Znawcy tematu uważają, że nie ma (lub prawie nie ma) nieładnych kobiet. Nie wszystkie jednakowo umieją podkreślać walory urody. Nie każda potrafi dobrze się uczesać, ubrać, zrobić makijaż…
Niesłychanie ważne jest, żeby być miłą, przyjemną w codziennym kontakcie.
Niektóre partnerki moich pacjentów są wizualnie atrakcyjne, ale co z tego, jeśli partnerów kastrują psychicznie, co powoduje konieczność wizyt u seksuologa.
Bywa, że piękna kobieta jest „femme fatale” i lepiej unikać takiej pani, kontakt gwarantuje kłopoty!
Atrakcyjność seksualna to złożony fenomen. Fizyczność to tylko jej element. Wśród pań można wyróżnić (dla celów dydaktycznych) dwie grupy. Jedna, to świadome swej urody. Wiedzą, że się podobają. Druga grupa, to populacja mniej pewna swojej atrakcyjności, słabiej uwypuklająca aspekty urody. Dziewczyny te są mniej asertywne i pewne siebie. Zewnętrznie atrakcyjne, ale wewnętrznie nie są przekonane o swojej powabności.
Dlatego rzadko odmawiają – „a nuż następnego nie będzie?!”. Łatwiej je „poderwać” i uwodziciele „startują” do nich. Tamte, z pierwszej grupy, świadome swego seksapilu, przebierają w partnerach i bywają wyniosłe. Rezultat bywa zaskakujący: te „piękne, a chłodne” nierzadko przegrywają, pozostają w tyle w życiowym matrymonialnym konkursie…!
Uwodziciele bezbłędnie odczytują sygnał typu „nie odmówię ci” i swoje zainteresowania kierują do „nadających” takie komunikaty. Ich koledzy dziwią się, że niezbyt przystojni, a mają powodzenie. Są skuteczni, bo typują te, które mają trudności z odmawianiem, to rozwiązanie zagadki.
Obserwujemy to wyraźnie w zachowaniach dewiacyjnych. W trakcie badania sądowo-seksuologicznego trener „młodzików” opowiadał o sposobie polowania, czyli wybieraniu chłopca, kandydata do „zaprzyjaźnienia się”. Po pierwsze starał się wyczuć „emocjonalnie niewysyconych”. Spośród nich wybierał „wyraźnie wycofanego”, bardziej zamkniętego od pozostałych „kandydatów”. Bo taki chłopiec był dyskretny, można było z nim mieć „wspólne tajemnice”. (dla uspokojenia, trener-drapieżnik nie jest dziś aktywny, nie żyje).
Nie wszyscy właściwie odczytują wysyłane sygnały.
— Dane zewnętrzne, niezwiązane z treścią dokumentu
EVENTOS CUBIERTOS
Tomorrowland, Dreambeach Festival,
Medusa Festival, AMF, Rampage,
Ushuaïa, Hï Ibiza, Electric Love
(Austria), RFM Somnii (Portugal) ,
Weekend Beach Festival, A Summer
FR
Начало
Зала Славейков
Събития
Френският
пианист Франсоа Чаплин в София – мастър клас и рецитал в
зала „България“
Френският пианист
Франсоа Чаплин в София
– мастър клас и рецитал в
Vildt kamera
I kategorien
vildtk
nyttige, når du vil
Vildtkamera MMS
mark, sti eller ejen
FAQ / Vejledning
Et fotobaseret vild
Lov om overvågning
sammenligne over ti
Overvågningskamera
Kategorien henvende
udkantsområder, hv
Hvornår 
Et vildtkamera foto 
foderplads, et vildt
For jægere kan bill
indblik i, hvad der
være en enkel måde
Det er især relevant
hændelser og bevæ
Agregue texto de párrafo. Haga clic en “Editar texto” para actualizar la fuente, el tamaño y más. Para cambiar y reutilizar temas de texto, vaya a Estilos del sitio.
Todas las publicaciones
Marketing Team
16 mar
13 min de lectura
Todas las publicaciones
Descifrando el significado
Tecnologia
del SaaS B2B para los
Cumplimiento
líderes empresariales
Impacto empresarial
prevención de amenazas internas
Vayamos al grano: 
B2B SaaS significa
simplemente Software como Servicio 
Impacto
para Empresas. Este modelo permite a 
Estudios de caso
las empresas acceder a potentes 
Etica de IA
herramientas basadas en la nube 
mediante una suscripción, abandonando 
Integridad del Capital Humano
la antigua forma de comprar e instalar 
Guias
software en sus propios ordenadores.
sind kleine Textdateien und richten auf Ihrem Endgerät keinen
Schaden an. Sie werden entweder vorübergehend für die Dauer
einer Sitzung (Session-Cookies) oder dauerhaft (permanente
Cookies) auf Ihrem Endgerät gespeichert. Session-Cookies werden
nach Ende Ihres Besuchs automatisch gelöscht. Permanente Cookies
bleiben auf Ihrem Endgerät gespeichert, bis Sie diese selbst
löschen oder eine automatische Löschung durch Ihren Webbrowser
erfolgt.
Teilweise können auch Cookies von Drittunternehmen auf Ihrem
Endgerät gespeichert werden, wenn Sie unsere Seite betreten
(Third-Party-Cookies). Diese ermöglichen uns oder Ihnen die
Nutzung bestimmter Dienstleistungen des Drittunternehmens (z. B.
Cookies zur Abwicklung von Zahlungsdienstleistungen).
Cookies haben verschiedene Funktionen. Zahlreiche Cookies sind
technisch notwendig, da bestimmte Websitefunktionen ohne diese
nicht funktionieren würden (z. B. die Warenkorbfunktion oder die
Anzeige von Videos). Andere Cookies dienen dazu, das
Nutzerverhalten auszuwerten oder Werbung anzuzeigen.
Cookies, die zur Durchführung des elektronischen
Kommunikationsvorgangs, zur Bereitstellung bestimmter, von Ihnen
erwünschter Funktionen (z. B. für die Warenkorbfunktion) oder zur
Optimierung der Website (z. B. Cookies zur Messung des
Na tym polu jest sporo nieporozumień i nadinterpretacji.
Jarek odprowadzał koleżankę, bo konwersacje językowe późno się kończyły. Kierowały nim względy bezpieczeństwa, było to zresztą w kierunku jego domu. Po jakimś czasie zorientował się, że koleżanka uważa, że „chodzą ze sobą”. Zdziwił się, nie było nawet „cmoknięcia” w policzek…
Dawid zaprosił spotkaną na deptaku znajomą z wakacji (między nimi „nic nie było…”) na kawę. Na następnego dnia otrzymał długiego e-maila. Jego „ideą” było wyjaśnienie, „żeby sobie po tej wspólnej kawie za wiele nie obiecywał, że go ceni, ale jako kolegę, itd., itd.”. A on, jak twierdził, nawet o tym nie pomyślał…! Zaproponował wejście do bistro, bo powiedziała: „nie rozmawiajmy tak na stojąco”.
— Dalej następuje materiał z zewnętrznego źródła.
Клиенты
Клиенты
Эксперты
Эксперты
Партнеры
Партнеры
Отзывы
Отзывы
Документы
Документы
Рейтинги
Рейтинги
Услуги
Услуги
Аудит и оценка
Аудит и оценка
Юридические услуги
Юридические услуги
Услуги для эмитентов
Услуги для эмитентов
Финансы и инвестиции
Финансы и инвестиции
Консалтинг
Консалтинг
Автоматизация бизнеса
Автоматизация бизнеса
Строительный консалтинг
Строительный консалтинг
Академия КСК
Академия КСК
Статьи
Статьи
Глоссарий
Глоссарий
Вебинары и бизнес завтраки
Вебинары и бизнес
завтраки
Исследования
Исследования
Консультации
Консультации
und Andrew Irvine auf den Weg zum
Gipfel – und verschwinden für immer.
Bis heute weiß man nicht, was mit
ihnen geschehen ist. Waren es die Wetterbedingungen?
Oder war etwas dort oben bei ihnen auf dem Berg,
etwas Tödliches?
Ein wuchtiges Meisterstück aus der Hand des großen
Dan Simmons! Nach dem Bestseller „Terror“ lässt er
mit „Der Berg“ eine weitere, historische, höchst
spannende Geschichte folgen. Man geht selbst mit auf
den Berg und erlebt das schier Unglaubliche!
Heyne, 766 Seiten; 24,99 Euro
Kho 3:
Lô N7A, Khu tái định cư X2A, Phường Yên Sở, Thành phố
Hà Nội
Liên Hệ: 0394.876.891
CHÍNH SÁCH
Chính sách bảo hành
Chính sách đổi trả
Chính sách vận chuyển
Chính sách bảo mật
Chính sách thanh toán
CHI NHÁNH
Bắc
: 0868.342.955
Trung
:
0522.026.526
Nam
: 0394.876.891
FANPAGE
Podobna sytuacja z SMS. Student na zajęciach wysłał do koleżanki „smile”. Miał zwyczaj wysyłania „uśmiechów” do tych, których lubił. Robił to na wykładzie, jesli był on nudny... Otrzymał zwrotny SMS z wyrazami oburzenia: „co to za wulgarne propozycje …”. Zmroziło go to. Nie znał graficznego symbolu o wulgarnym znaczeniu, ale ona widać taki znała…
W mózgu drzemią lęki i kompleksy, sytuacje je nagle wyzwalają. Myślenie leżące u podłoża takich sądów i zachowań nazywa się myśleniem katatymicznym, po polsku to myślenie życzeniowe. Ludzie mało rozumieją się wzajemnie, bo często nie rozumieją i nie znają nawet samych siebie.
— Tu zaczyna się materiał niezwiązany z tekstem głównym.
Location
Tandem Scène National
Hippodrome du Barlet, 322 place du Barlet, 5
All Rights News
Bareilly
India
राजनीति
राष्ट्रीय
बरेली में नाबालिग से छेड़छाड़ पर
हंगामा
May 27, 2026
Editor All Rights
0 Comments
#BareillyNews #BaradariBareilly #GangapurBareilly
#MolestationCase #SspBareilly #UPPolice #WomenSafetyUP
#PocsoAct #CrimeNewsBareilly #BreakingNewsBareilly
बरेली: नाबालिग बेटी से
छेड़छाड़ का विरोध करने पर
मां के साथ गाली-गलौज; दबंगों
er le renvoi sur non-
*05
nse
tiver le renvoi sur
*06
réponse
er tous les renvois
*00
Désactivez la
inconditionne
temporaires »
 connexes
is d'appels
Inny przykład. Iza, 30-letnia dziewczyna, poszukuje kandydata na męża, chciałaby już mieć dziecko, odczuwa potrzebę macierzyńską. W zachowaniu jest śmiała, kokietująca, wręcz wyzywająca. Ubiera się w krótkie spódniczki, półprzeźroczyste bluzki, obcisłe, jak druga skóra, spodnie. W tańcu wiruje pokazując, co pod sukienką oraz przywiera w kontaktowych tańcach.
Umawiają się z nią „playboye”, na randce prowadzi ich na kościelne koncerty.
Szukający żony takich dziewcząt unikają, a nawet krzywdząco myślą o nich: „łatwe dziewczyny”.
A ta Iza nie była nigdy blisko z mężczyzną. Jest jeszcze dziewicą i czeka na tego jedynego… Jakież duże nieporozumienie.
Znacznie trudniejsza od nawiązania znajomości jest umiejętność utrzymywania trwałych więzi.
Skuteczne pielęgnowanie związku to sztuka. Pomaga w tym inteligencja seksualna.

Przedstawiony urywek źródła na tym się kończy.